On Sun, Nov 27, 2016 at 07:30:07PM -0500, Charlotte Plusplus wrote:
[...] With the amount of flash we have, sharing the kernel and initrd doesn't seem like a bad idea.
The problem is if a bad kernel or initrd is flashed then there is no way to recover without hardware intervention. Having a truly minimal recovery kernel with USB and a spiflash writer makes it possible to boot into some sort of mode to reocver from that failure.
For both root of trust as well as reliability concerns, the recovery image at the top of the SPI flash should be read-only with the BP bits and the WP# pin enabled.
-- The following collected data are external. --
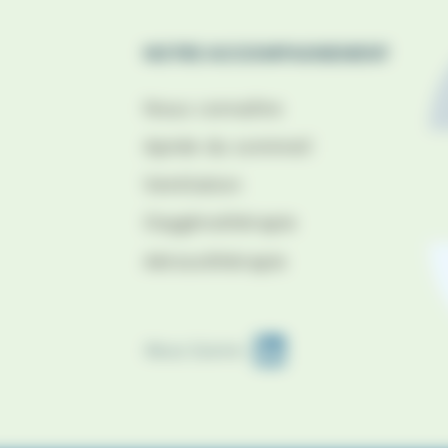
NOTRE ACCOMPAGNEMENT
Nous connaître
Apnée du sommeil
Ventilation
Oxygénothérapie
Aérosolthérapie
Nous Suivre:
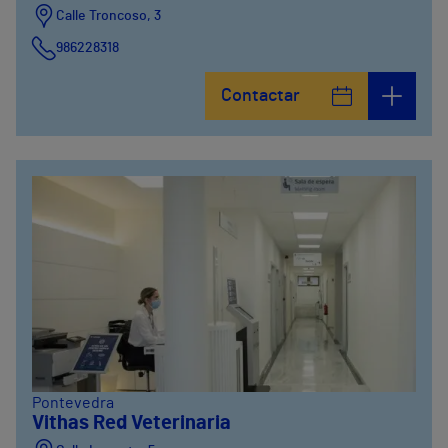
Calle Troncoso, 3
986228318
Avenida de Vigo, 5
Contactar
986841100
Calle Alfredo Vicenti, 42
981067066
Pontevedra
Vithas Red Veterinaria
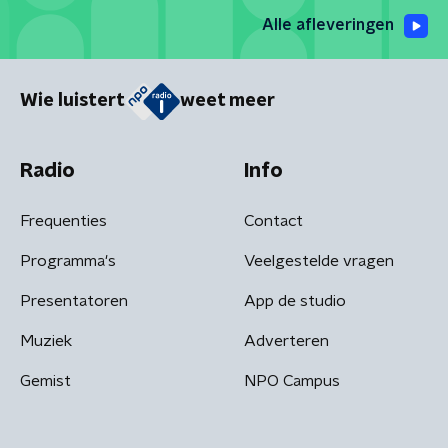
Alle afleveringen
Wie luistert
weet meer
Radio
Info
Frequenties
Contact
Programma's
Veelgestelde vragen
Presentatoren
App de studio
Muziek
Adverteren
Gemist
NPO Campus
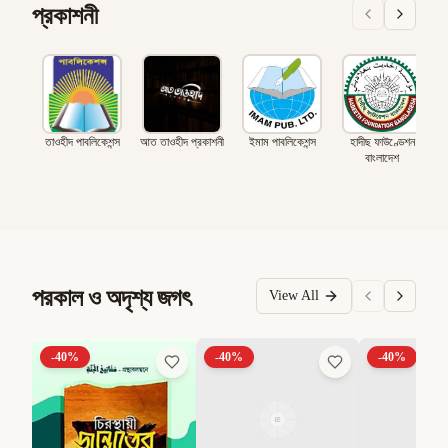
প্রকাশনী
তাওহীদ পাবলিকেশন্স
আত তাওহীদ প্রকাশনী
ইমাম পাবলিকেশন্স
হাদীছ ফাউণ্ডেশন
বাংলাদেশ
পরকাল ও অদৃশ্য জগৎ
View All
-
40
%
-
40
%
-
40
%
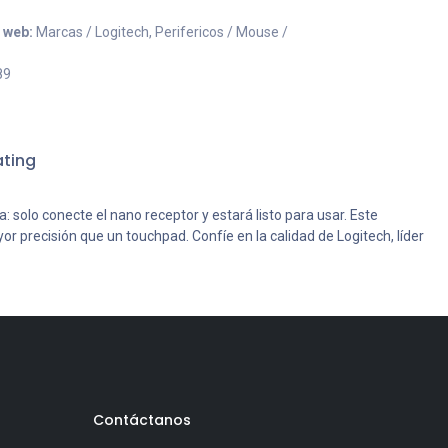
o web:
Marcas / Logitech, Perifericos / Mouse /
89
ting
: solo conecte el nano receptor y estará listo para usar. Este
r precisión que un touchpad. Confíe en la calidad de Logitech, líder
Contáctanos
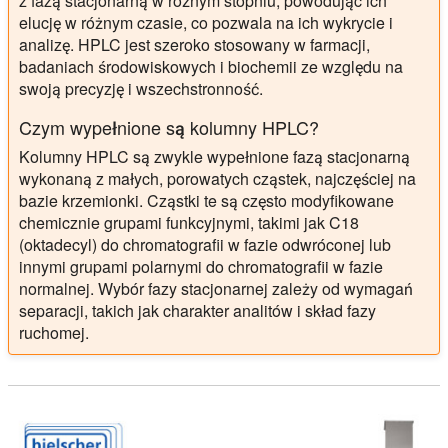
z fazą stacjonarną w różnym stopniu, powodując ich
elucję w różnym czasie, co pozwala na ich wykrycie i
analizę. HPLC jest szeroko stosowany w farmacji,
badaniach środowiskowych i biochemii ze względu na
swoją precyzję i wszechstronność.
Czym wypełnione są kolumny HPLC?
Kolumny HPLC są zwykle wypełnione fazą stacjonarną
wykonaną z małych, porowatych cząstek, najczęściej na
bazie krzemionki. Cząstki te są często modyfikowane
chemicznie grupami funkcyjnymi, takimi jak C18
(oktadecyl) do chromatografii w fazie odwróconej lub
innymi grupami polarnymi do chromatografii w fazie
normalnej. Wybór fazy stacjonarnej zależy od wymagań
separacji, takich jak charakter analitów i skład fazy
ruchomej.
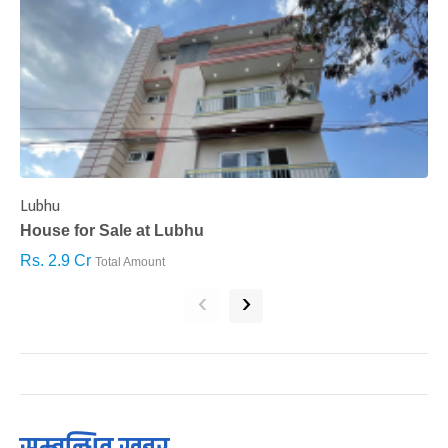
Lubhu
C
House for Sale at Lubhu
H
Rs. 2.9 Cr
R
Total Amount
‹
›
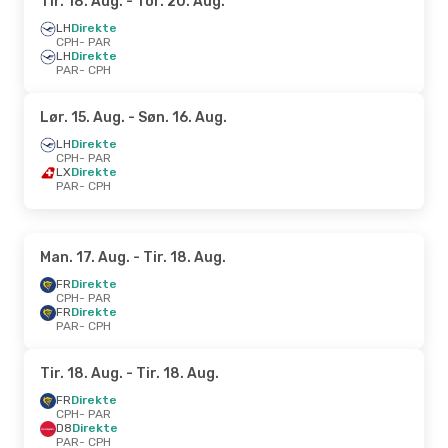
Tir. 18. Aug.
- Tor. 20. Aug.
LH
Direkte
CPH
- PAR
LH
Direkte
PAR
- CPH
Lør. 15. Aug.
- Søn. 16. Aug.
LH
Direkte
CPH
- PAR
LX
Direkte
PAR
- CPH
Man. 17. Aug.
- Tir. 18. Aug.
FR
Direkte
CPH
- PAR
FR
Direkte
PAR
- CPH
Tir. 18. Aug.
- Tir. 18. Aug.
FR
Direkte
CPH
- PAR
D8
Direkte
PAR
- CPH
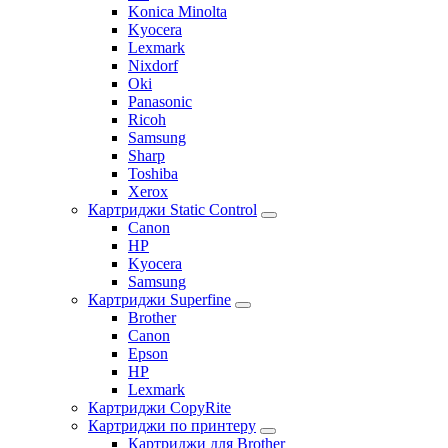
Konica Minolta
Kyocera
Lexmark
Nixdorf
Oki
Panasonic
Ricoh
Samsung
Sharp
Toshiba
Xerox
Картриджи Static Control
Canon
HP
Kyocera
Samsung
Картриджи Superfine
Brother
Canon
Epson
HP
Lexmark
Картриджи CopyRite
Картриджи по принтеру
Картриджи для Brother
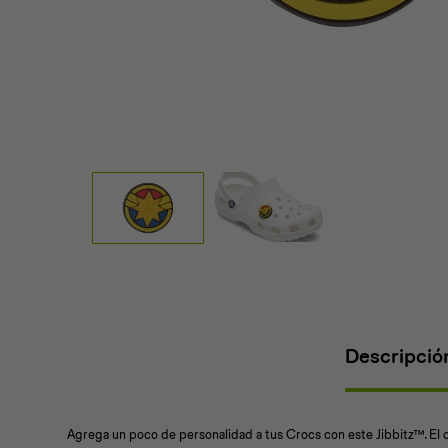
Descripció
Agrega un poco de personalidad a tus Crocs con este Jibbitz™. El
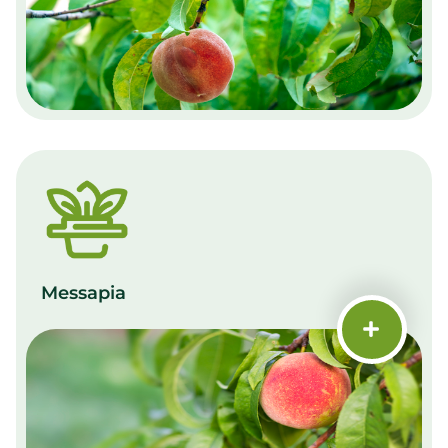
Messapia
That way hardware is required to really mess it up.
I don't know about you, but once I have a minimal working kernel or a coreboot fallback, I never really update them. So having no way to recover them without hardware intervention is fine. The kernel I may recompile, patch, etc would be somewhere else.
The job of this minimal kernel and initrd would just be to kexec the other kernel, and let you recover coreboot if needed.
Having both of them write protected is just fine, if the cmdline used for the kexec is be read from another part of the spi for when you have to add some kernel parameters
On Sun, Nov 27, 2016 at 8:09 PM, Trammell Hudson hudson@trmm.net wrote:
On Sun, Nov 27, 2016 at 07:30:07PM -0500, Charlotte Plusplus wrote:
[...] With the amount of flash we have, sharing the kernel and initrd doesn't seem like a bad idea.
The problem is if a bad kernel or initrd is flashed then there is no way to recover without hardware intervention. Having a truly minimal recovery kernel with USB and a spiflash writer makes it possible to boot into some sort of mode to reocver from that failure.
For both root of trust as well as reliability concerns, the recovery image at the top of the SPI flash should be read-only with the BP bits and the WP# pin enabled. That way hardware is required to really mess it up.